Con l’uscita di Mauro si chiudeva un ciclo, per certi versi pionieristico ed un po’ avventuroso, che li aveva portati a raggiungere traguardi insperati. Ma se entrare nel circuito internazionale dei concerti e delle classifiche era stato un bel risultato, ormai era tempo di cercare nuovi stimoli e spunti creativi. La prima idea fu quella di introdurre una seconda chitarra per dare più respiro a Mussida, creando così un sound completamente diverso dal precedente. In seguito pensarono ad un sax, ricordando la bella esperienza effettuata con Mel Collins durante la tournée europea con Sinfield. Alla fine, però, decisero di restare in cinque, anche per concentrarsi meglio sulla scrittura del nuovo materiale. Provarono moltissimo, per non perdere la forma artistica particolarmente felice di quel periodo. Erano decisi a rientrare nel giro americano dopo la frenata avuta con Chocolate Kings , LP che in USA non fu mai accettato come in realtà avrebbe dovuto meritare, a partire dalla copertina (la bandiera americana accartocciata non era proprio piaciuta). Del resto anche da parte del Music Businnes c'era stato un raffreddamento degli entusiasmi, ma in questo caso le ragioni non erano certo di carattere patriotico, bensì d’interesse: per alcuni managers dell’area del rock era l’occasione giusta per potersi sbarazzare di una delle band più forti dal vivo, un gruppo italiano che dava fastidio a molti artisti locali. Per fortuna non tutti erano d’accordo su quella specie di ostracismo culturale e la casa discografica Electra Asylum, dopo che il suo presidente li ebbe ascoltatati dal vivo alla Royal Albert Hall e in occasione di Old Gray Wiste Taste (un importante programma televisivo), decise di averli nella sua scuderia.

* Domande da risolvere:
1/ Indica se ciascuna affermazione concorda con il brano sull'uscita di Mauro, rispondendo sì o no e citando alla lettera le parole decisive: (a) alla fine il gruppo decise di aggiungere un sax alla formazione; (b) negli USA Chocolate Kings non fu accolto come avrebbe meritato; (c) la copertina di Chocolate Kings mostrava una bandiera americana accartocciata.
2/ Prosegui il brano sull'uscita di Mauro partendo dopo la sua ultima frase.

* Dati forniti:
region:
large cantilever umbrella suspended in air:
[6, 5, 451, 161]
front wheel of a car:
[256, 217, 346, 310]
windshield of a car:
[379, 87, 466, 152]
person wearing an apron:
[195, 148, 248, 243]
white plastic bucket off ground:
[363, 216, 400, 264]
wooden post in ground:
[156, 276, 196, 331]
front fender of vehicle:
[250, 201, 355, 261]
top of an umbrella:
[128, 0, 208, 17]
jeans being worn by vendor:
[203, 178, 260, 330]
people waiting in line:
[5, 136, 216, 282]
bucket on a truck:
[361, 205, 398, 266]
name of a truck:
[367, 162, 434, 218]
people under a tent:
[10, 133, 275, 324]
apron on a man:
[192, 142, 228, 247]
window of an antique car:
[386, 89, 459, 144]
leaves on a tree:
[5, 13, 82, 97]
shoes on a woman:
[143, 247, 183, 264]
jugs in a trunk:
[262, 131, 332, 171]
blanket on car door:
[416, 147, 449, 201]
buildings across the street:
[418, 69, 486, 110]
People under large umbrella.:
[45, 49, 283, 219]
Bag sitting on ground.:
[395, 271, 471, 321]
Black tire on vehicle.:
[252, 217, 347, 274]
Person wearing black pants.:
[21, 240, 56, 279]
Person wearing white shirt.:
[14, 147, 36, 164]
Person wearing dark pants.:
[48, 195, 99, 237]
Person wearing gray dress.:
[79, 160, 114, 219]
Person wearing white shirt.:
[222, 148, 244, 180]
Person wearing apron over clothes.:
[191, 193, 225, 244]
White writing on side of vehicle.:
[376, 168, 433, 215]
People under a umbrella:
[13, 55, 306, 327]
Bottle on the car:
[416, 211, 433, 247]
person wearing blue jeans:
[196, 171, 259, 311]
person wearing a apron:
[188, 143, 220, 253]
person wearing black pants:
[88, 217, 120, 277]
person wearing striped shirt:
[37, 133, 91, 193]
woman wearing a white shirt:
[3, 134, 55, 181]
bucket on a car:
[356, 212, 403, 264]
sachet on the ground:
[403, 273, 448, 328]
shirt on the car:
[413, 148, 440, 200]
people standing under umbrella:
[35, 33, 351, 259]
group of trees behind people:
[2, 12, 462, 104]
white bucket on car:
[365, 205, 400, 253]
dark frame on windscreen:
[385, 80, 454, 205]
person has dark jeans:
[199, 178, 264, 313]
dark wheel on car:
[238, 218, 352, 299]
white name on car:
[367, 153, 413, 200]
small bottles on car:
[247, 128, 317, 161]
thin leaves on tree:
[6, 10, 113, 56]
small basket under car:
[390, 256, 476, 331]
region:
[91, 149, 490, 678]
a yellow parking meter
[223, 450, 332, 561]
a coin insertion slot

* Risposte attese:
1/
(a) No: «Alla fine, però, decisero di restare in cinque».
(b) Sì: «LP che in USA non fu mai accettato come in realtà avrebbe dovuto meritare».
(c) Sì: «la bandiera americana accartocciata non era proprio piaciuta».

2/
Partirono alla volta di Los Angeles e firmarono il nuovo contratto. Erano entusiasti di questa nuova avventura americana e il lungo soggiorno in California permise loro di assimilare i nuovi fermenti musicali di quell’area, specialmente il jazz-rock, un genere dagli arrangiamenti sofisticati i cui estimatori stavano aumentando. Fu un passo che la PFM fece quasi inconsapevolmente, seguendo l’istinto dettato dal luogo e dal momento storico. Gli amici dell’epoca erano Frank Zappa, Jaco Pastorius, Billy Chobam, Lenny White e molti altri del giro rock jazz della West Coast: era praticamente impossibile non rimanere coinvolti.
Proprio mentre stavano provando il materiale del nuovo LP, si presentò nella loro casa adibita a sala prove un musicista californiano: Greg Bloch. Greg, dai grandi baffi, fondatore degli It’s a beautiful day, era un eccellente violinista, suonava con Mark Almond band e vantava una partecipazione nel gruppo di Gato Barbieri. PFM non aveva intenzione di prendere un nuovo violinista, ma la musicalità di Greg, ricca di sfumature che spaziavano dal jazz alla musica classica fino al country, fu veramente convincente. Dopo alcune prove, la band decise di farlo entrare nel progetto Jet Lag .
Jet Lag , titolo emblematico, é un'espressione che indica la confunsione accusata da molti dopo il rapido sbalzo di fuso orario causato da un lungo viaggio in aereo. Ma Jet Lag , per la PFM, aveva anche una seconda chiave di lettura: era un viaggio musicale immaginario, un confronto, tra radici diverse, giocato sui continui e repentini cambi di identità che i componenti della band eravamo costretti ad affrontare ogni volta che, lasciato il loso paese, ci tuffavano nelle cultura americana.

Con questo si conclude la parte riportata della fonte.